Saffron (not pictured) comes from the stamen of purple crocuses and is extremely costly due to the labor required to harvest it. The wisp-like strands are used for their grassy aroma and for the bright yellow color they add to dishes.

Local Spin

These local eateries offer some of the best traditional Middle Eastern dishes around, along with a few clever takes of their own.

Columbus boasts many Middle Eastern markets, and Salam Market, while small, is home to both a butcher and a baker. Their bread and pies set the bar in town and are made only in the morning—so get there early. Their savory hand-held pies make for an incomparable bargain lunch and include flavors such as za’atar, falafel, kebab and cheese.

Casablanca Grill is a new Mediterranean restaurant in Hilliard and offers many dishes not found elsewhere in town ranging from Moroccan tagines and couscous to Lebanese sambousik and Iraqi kebabs. While the Moroccan Hungry Man platter sounds like it is targeted at a small demographic, it’s truly a crowd pleaser—a mix of lamb and chicken sausage that’s been crumbled and cooked on the grill with onions, tomatoes, olives and peppers. Easy to miss, and filed under the sides rather than appetizers, is the Moroccan Zaalouk, an easy-to-like dish of eggplant, tomato and garlic that is eminently scoop-able with the ample bread provided.

Middle Eastern food is not limited to lunch and dinner. The Olive Tree offers an excellent Sunday brunch menu with a winning dish for those of a savory brunch orientation. The basis of shakshuka is eggs poached in a tomato and bell pepper stew served with a pile of warm bread. At The Olive Tree you can augment your shakshuka with spicy merguez (a style of North African sausage), feta cheese or fried eggplant.

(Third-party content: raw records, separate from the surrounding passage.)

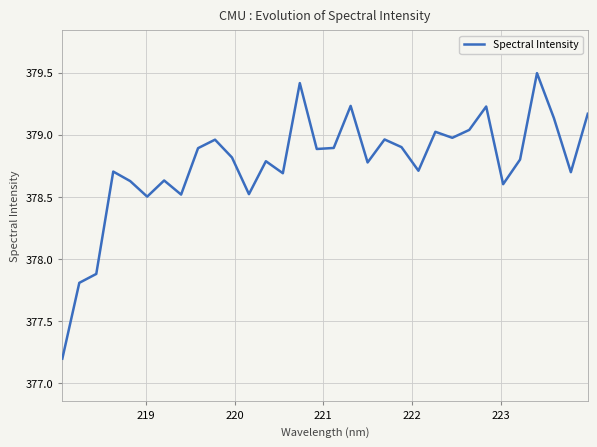

What is the difference between the maximum and minimum values?

2.3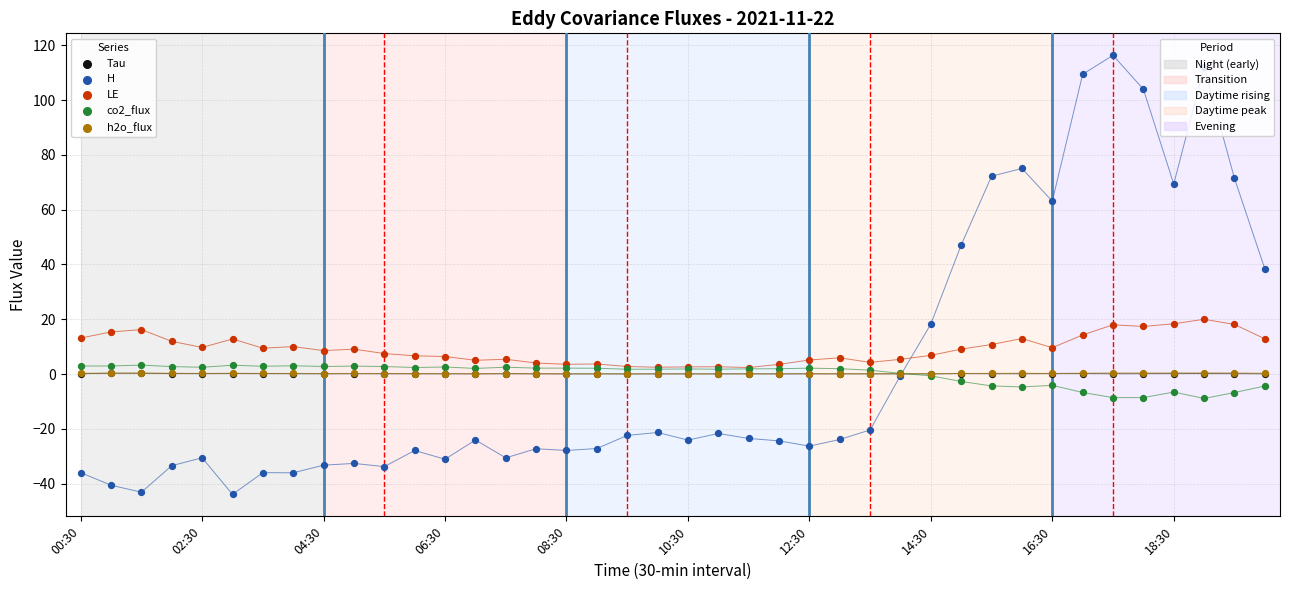

Which series contains the lowest Y value?

H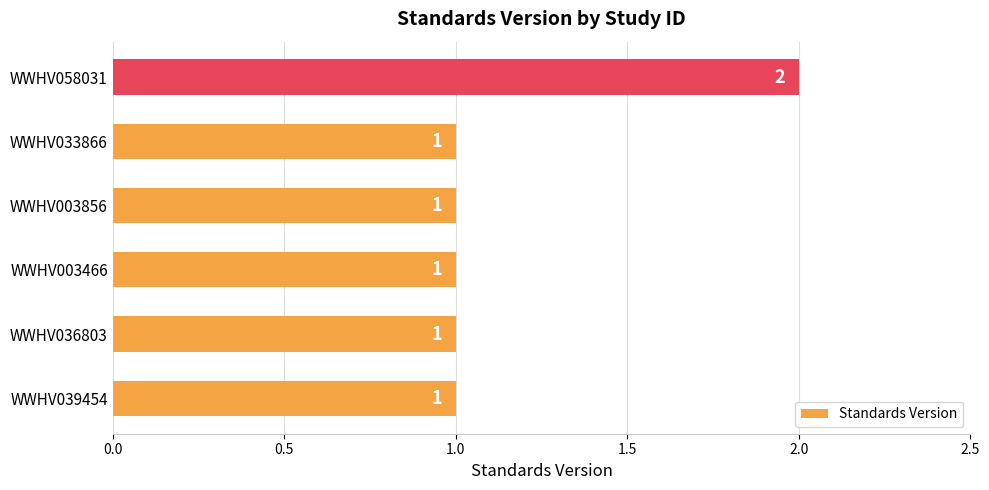

Count the number of values greater than 1.

1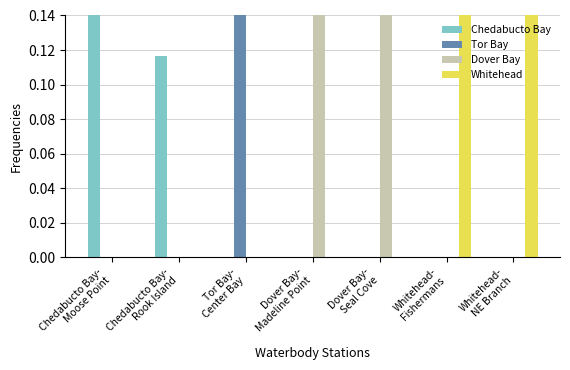

At which category does the chart reach its peak across all series?

Dover Bay-
Seal Cove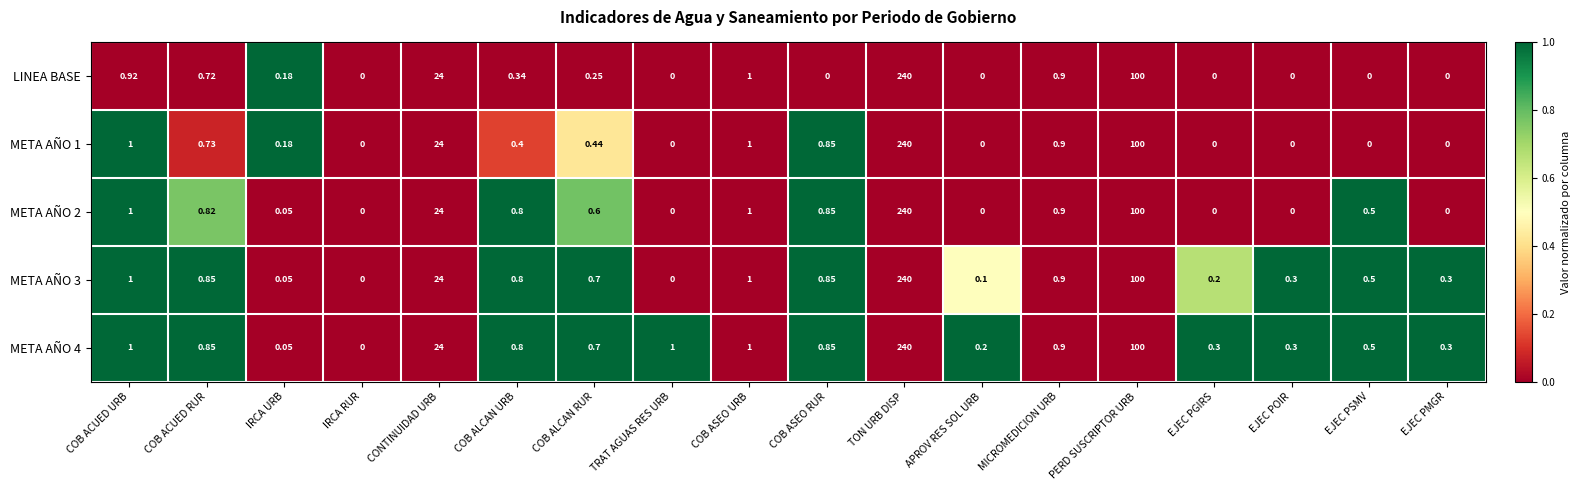

At which category is the sum across all series the highest?

TON URB DISP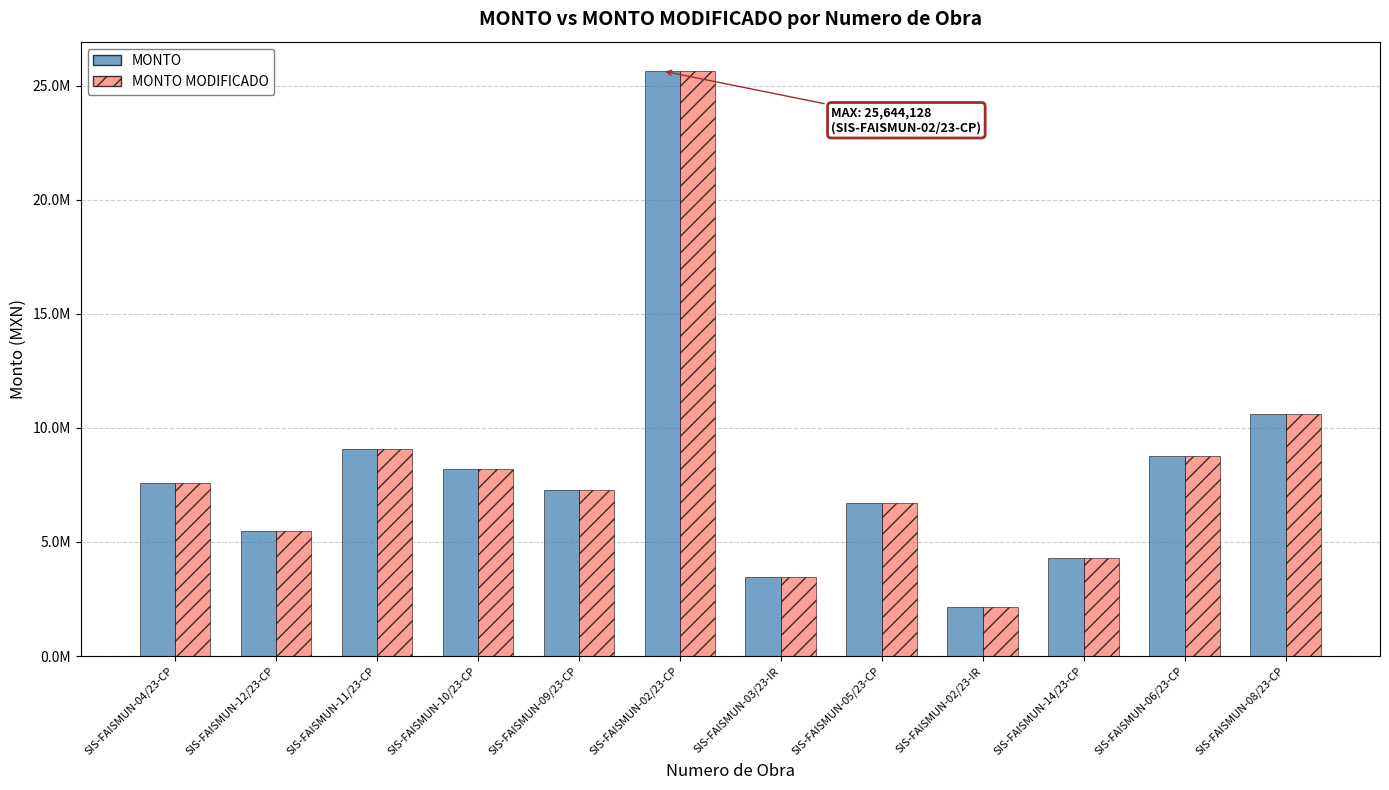

Is the value of MONTO MODIFICADO at SIS-FAISMUN-04/23-CP greater than the value of MONTO at SIS-FAISMUN-09/23-CP?

Yes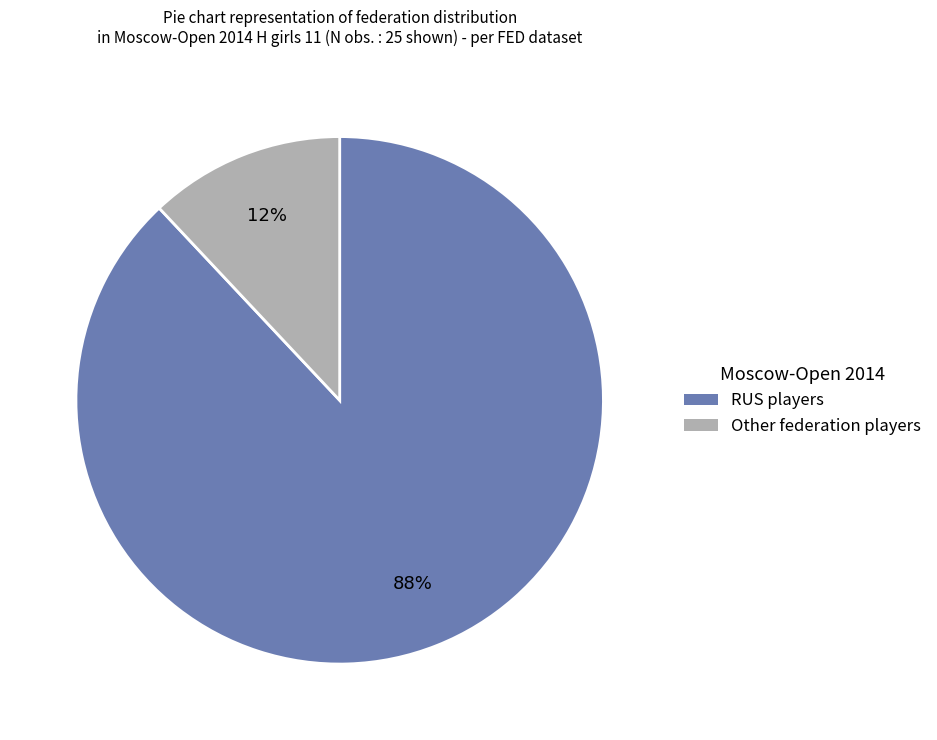

To the nearest percent, what portion does RUS represent?

88%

Mazah Mediterranean Eatery is in new expanded digs on Grandview Avenue, another testament to the popularity of good Middle Eastern food in Columbus. Don’t miss the Za’atar and Labneh, a dish of house-made bread smeared with fragrant za’atar spices and served with thick, tangy house-made strained yogurt. Keep an eye out for their dish specials during their monthly Lebanese nights, too.

Lavash has been a Clintonville stalwart for many years and offers a solid Middle Eastern repertoire. My advice is to always check the specials before ordering and save room for some dessert.

While it’s hard to proclaim a best hummus in town, I really like the silky smooth and subtle hummus at The Pita House in Bexley. We will stick our neck out to proclaim their kubeh to be far and away the best we’ve tasted. Kubeh, more commonly listed as kibbeh, are football-shaped croquettes made with ground beef or lamb, bulgur wheat, onions and spices, and Pita House’s are far meatier, juicier and more flavorful than most.